Connections: Freeze Frame
Trying to explain why I like the film festival so much, I came up with a backstory: The Star was among the first public voices to welcome its arrival in East Hampton in 1993. Many year-round residents were wary that first year, fearing the festival would bring traffic snarls and unwelcome crowds of gawkers, possibly even harming local businesses.
Like others, Paul F. Rickenbach Jr., the village mayor then as now, was cautious about the introduction of an annual event that might push summer’s hassles into the relative peace of October. Mr. Rickenbach didn’t want East Hampton to turn into Hollywood East. “How much can the village of East Hampton saturate itself with?” we quoted him asking. When it was all over, he said he was more optimistic but was reserving judgment and wanted to “hear a post-festival critique on what exactly was the economic impact in the village.”
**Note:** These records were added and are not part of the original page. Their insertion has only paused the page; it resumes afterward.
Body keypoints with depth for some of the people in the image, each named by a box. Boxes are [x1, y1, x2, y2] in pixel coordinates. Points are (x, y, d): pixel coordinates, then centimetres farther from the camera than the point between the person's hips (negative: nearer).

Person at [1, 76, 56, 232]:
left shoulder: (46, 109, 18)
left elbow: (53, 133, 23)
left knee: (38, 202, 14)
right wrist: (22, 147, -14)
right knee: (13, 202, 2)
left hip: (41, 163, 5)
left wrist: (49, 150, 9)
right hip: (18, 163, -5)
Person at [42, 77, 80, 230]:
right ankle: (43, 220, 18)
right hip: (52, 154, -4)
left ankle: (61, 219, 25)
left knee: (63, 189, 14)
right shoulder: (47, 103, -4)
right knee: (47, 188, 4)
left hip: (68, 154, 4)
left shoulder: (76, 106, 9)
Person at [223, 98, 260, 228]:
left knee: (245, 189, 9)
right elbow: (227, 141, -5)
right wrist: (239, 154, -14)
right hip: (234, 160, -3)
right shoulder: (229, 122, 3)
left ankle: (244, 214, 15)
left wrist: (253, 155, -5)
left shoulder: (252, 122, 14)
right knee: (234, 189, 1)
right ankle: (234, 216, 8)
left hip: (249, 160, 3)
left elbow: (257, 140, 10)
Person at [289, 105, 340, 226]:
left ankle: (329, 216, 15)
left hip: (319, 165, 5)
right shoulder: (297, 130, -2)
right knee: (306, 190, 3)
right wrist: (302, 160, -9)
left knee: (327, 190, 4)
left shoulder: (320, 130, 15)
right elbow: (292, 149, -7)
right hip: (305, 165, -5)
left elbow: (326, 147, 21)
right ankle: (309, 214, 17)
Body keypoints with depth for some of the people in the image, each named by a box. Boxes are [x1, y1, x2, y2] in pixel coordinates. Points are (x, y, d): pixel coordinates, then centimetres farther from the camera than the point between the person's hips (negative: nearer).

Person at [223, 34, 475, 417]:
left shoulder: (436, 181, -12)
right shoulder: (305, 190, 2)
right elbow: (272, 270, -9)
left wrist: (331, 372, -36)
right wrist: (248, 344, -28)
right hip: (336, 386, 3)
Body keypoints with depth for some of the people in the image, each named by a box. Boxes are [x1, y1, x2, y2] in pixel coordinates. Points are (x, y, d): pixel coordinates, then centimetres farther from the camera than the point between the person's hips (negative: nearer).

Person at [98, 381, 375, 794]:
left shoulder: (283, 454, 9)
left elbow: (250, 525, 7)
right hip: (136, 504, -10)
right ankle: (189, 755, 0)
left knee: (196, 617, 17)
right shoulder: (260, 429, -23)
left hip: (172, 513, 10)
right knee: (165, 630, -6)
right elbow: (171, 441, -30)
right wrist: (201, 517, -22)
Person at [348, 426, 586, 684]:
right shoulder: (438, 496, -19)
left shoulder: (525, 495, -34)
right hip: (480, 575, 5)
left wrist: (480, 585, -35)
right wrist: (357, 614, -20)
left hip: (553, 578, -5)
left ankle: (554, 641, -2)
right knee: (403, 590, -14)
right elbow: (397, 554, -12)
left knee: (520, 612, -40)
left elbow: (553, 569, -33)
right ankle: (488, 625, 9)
The Star praised Joyce Robinson, Naomi Lazard, and a few other forward-thinking individuals who inaugurated the festival. In an editorial titled “Break a Leg” — before the festivities began, lo those 23 festivals ago — we wrote there was “every reason to expect the festival will be a humdinger.”
In the end, it didn’t end up blocking traffic or annoying townspeople, and it stirred up only two political brouhahas: One was about the Town of East Hampton’s giving it $10,000 (Supervisor Tony Bullock defended the gift); and the other about sculptures of a giant fly and smiling duck that were rolled “up and down Main Street to promote the screening of a long-forgotten flick called ‘It’ll Have Blinking Eyes and a Moving Mouth.’ ” The mayor said the sculptures “were not indicative of what East Hampton is all about,” and the village administrator, Larry Cantwell, who is East Hampton Town supervisor today, found them to be a violation of the village sign ordinance and ordered them banished. He would probably laugh today reading that he said the village’s strict regulations “are what keep East Hampton from looking like 42nd Street.”
From the organizers’ and filmgoers’ point of view, the first festival was a “smash.” At least that’s what a Star headline said. The only reported gripe among audiences themselves was over a sneak preview of a movie that wasn’t revealed until the curtain went up; people were expecting something like “Shindler’s List” but got “Body Snatchers,” Abel Ferrara’s zombie thriller, instead.
The festival certainly scored big when Steven Spielberg and Martin Scorsese spoke at a packed Guild Hall seminar. “You take the audience through life and death, and bang! They come out on the other side,” Mr. Scorsese said.
Toni Ross, at the time president of the festival’s board of directors, was credited with its being an “inclusive event, not an exclusive one.” Four feature films and six shorts, all with local filmmakers, actors, and producers, were shown on the first day, and admission was free.
I chuckled with recognition when I noticed that The Star’s earliest news clippings about the festival were written by none other than Sarah Koenig, a reporter here that year, who more recently made us all proud as a member of Time magazine’s 100 most influential persons of 2015, as the co-creator and host of “Serial,” the wildly popular podcast in which she explored the guilt or innocence of a young man convicted of killing his girlfriend. (Sarah started here, and she has made journalistic history. Can someone get that plot green-lighted?)
A lot of things have changed in the 23 years since the film festival got going. Single film tickets have gone up about 100 percent, from $7 to $15 for adults, and the all-inclusive “Founders Pass” has gone up 50 percent, from $1,000 to $1,500. Prize money has grown, too.
Some 41 features and 30 shorts were screened at the first festival, compared with more than 140 films from 41 different countries this year. Filmgoers gathered in front of the East Hampton cinema before it opened on the first day in 1993, and banged on the door. Today, there are several ticket offices and tickets can be purchased online, but the line on the first day tickets were sold ran down the block.
As for movie stars, the festival is host to many, although you really wouldn’t know it from the lack of fuss and bother on Main Street.